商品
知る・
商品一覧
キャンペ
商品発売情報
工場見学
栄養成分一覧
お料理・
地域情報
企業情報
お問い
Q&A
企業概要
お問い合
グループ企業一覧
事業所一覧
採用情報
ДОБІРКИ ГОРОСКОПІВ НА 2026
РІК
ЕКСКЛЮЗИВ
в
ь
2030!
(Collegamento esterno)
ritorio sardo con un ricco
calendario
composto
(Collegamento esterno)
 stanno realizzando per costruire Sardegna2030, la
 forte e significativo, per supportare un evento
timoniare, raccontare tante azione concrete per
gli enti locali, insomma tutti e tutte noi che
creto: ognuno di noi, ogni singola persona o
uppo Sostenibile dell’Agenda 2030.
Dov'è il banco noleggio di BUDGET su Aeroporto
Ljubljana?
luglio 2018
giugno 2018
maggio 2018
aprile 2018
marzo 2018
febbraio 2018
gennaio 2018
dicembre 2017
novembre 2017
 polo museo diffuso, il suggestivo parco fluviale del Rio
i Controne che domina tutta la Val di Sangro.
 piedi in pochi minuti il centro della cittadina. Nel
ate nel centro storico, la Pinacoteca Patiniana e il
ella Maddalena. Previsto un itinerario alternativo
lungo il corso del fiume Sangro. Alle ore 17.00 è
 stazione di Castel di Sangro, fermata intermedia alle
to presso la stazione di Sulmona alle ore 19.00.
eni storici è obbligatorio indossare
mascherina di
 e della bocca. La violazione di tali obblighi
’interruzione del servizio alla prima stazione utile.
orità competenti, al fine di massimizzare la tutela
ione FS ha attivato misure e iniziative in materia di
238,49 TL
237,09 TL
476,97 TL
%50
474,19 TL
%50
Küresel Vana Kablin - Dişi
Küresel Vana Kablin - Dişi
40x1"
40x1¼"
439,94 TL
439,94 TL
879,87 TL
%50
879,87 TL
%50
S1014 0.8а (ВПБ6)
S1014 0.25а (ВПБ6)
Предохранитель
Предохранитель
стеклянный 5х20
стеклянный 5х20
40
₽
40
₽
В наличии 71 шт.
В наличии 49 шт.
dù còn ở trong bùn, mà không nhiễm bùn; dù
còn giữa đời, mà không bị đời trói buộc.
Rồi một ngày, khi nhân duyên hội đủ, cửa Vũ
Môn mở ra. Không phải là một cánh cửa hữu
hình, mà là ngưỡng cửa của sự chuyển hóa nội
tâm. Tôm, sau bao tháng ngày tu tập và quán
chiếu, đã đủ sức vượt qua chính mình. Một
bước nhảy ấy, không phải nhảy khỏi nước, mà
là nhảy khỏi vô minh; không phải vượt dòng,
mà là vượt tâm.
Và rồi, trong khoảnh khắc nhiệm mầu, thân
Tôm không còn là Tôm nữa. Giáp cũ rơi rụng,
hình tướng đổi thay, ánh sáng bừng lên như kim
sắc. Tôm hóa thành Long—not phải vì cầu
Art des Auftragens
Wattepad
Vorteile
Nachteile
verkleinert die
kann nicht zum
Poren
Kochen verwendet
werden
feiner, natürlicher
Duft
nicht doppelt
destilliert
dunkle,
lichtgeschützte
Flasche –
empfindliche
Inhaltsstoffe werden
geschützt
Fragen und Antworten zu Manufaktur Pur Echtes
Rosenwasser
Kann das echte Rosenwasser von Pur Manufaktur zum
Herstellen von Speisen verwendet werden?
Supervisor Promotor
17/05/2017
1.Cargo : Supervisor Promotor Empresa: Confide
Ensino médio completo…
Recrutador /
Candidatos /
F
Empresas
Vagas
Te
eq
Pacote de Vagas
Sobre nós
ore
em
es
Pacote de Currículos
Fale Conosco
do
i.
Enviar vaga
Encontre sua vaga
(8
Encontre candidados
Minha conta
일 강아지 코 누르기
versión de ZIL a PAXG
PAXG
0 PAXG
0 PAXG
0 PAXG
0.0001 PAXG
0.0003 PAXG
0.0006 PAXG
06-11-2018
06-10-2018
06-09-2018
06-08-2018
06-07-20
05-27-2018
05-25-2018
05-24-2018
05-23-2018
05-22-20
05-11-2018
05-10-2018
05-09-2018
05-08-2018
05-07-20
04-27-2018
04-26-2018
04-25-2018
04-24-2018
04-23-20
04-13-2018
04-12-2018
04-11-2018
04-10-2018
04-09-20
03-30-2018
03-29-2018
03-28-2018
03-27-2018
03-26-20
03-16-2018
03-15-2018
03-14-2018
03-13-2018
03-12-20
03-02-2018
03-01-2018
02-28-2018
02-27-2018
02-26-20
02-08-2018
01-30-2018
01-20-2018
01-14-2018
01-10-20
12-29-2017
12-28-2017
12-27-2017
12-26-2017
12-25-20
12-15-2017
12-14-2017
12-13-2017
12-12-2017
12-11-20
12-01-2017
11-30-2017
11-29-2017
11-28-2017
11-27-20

◇ ◇ ◇

Required work: Output the material again, line for line.

Answer below:
商品
知る・
商品一覧
キャンペ
商品発売情報
工場見学
栄養成分一覧
お料理・
地域情報
企業情報
お問い
Q&A
企業概要
お問い合
グループ企業一覧
事業所一覧
採用情報
ДОБІРКИ ГОРОСКОПІВ НА 2026
РІК
ЕКСКЛЮЗИВ
в
ь
2030!
(Collegamento esterno)
ritorio sardo con un ricco
calendario
composto
(Collegamento esterno)
 stanno realizzando per costruire Sardegna2030, la
 forte e significativo, per supportare un evento
timoniare, raccontare tante azione concrete per
gli enti locali, insomma tutti e tutte noi che
creto: ognuno di noi, ogni singola persona o
uppo Sostenibile dell’Agenda 2030.
Dov'è il banco noleggio di BUDGET su Aeroporto
Ljubljana?
luglio 2018
giugno 2018
maggio 2018
aprile 2018
marzo 2018
febbraio 2018
gennaio 2018
dicembre 2017
novembre 2017
 polo museo diffuso, il suggestivo parco fluviale del Rio
i Controne che domina tutta la Val di Sangro.
 piedi in pochi minuti il centro della cittadina. Nel
ate nel centro storico, la Pinacoteca Patiniana e il
ella Maddalena. Previsto un itinerario alternativo
lungo il corso del fiume Sangro. Alle ore 17.00 è
 stazione di Castel di Sangro, fermata intermedia alle
to presso la stazione di Sulmona alle ore 19.00.
eni storici è obbligatorio indossare
mascherina di
 e della bocca. La violazione di tali obblighi
’interruzione del servizio alla prima stazione utile.
orità competenti, al fine di massimizzare la tutela
ione FS ha attivato misure e iniziative in materia di
238,49 TL
237,09 TL
476,97 TL
%50
474,19 TL
%50
Küresel Vana Kablin - Dişi
Küresel Vana Kablin - Dişi
40x1"
40x1¼"
439,94 TL
439,94 TL
879,87 TL
%50
879,87 TL
%50
S1014 0.8а (ВПБ6)
S1014 0.25а (ВПБ6)
Предохранитель
Предохранитель
стеклянный 5х20
стеклянный 5х20
40
₽
40
₽
В наличии 71 шт.
В наличии 49 шт.
dù còn ở trong bùn, mà không nhiễm bùn; dù
còn giữa đời, mà không bị đời trói buộc.
Rồi một ngày, khi nhân duyên hội đủ, cửa Vũ
Môn mở ra. Không phải là một cánh cửa hữu
hình, mà là ngưỡng cửa của sự chuyển hóa nội
tâm. Tôm, sau bao tháng ngày tu tập và quán
chiếu, đã đủ sức vượt qua chính mình. Một
bước nhảy ấy, không phải nhảy khỏi nước, mà
là nhảy khỏi vô minh; không phải vượt dòng,
mà là vượt tâm.
Và rồi, trong khoảnh khắc nhiệm mầu, thân
Tôm không còn là Tôm nữa. Giáp cũ rơi rụng,
hình tướng đổi thay, ánh sáng bừng lên như kim
sắc. Tôm hóa thành Long—not phải vì cầu
Art des Auftragens
Wattepad
Vorteile
Nachteile
verkleinert die
kann nicht zum
Poren
Kochen verwendet
werden
feiner, natürlicher
Duft
nicht doppelt
destilliert
dunkle,
lichtgeschützte
Flasche –
empfindliche
Inhaltsstoffe werden
geschützt
Fragen und Antworten zu Manufaktur Pur Echtes
Rosenwasser
Kann das echte Rosenwasser von Pur Manufaktur zum
Herstellen von Speisen verwendet werden?
Supervisor Promotor
17/05/2017
1.Cargo : Supervisor Promotor Empresa: Confide
Ensino médio completo…
Recrutador /
Candidatos /
F
Empresas
Vagas
Te
eq
Pacote de Vagas
Sobre nós
ore
em
es
Pacote de Currículos
Fale Conosco
do
i.
Enviar vaga
Encontre sua vaga
(8
Encontre candidados
Minha conta
일 강아지 코 누르기
versión de ZIL a PAXG
PAXG
0 PAXG
0 PAXG
0 PAXG
0.0001 PAXG
0.0003 PAXG
0.0006 PAXG
06-11-2018
06-10-2018
06-09-2018
06-08-2018
06-07-20
05-27-2018
05-25-2018
05-24-2018
05-23-2018
05-22-20
05-11-2018
05-10-2018
05-09-2018
05-08-2018
05-07-20
04-27-2018
04-26-2018
04-25-2018
04-24-2018
04-23-20
04-13-2018
04-12-2018
04-11-2018
04-10-2018
04-09-20
03-30-2018
03-29-2018
03-28-2018
03-27-2018
03-26-20
03-16-2018
03-15-2018
03-14-2018
03-13-2018
03-12-20
03-02-2018
03-01-2018
02-28-2018
02-27-2018
02-26-20
02-08-2018
01-30-2018
01-20-2018
01-14-2018
01-10-20
12-29-2017
12-28-2017
12-27-2017
12-26-2017
12-25-20
12-15-2017
12-14-2017
12-13-2017
12-12-2017
12-11-20
12-01-2017
11-30-2017
11-29-2017
11-28-2017
11-27-20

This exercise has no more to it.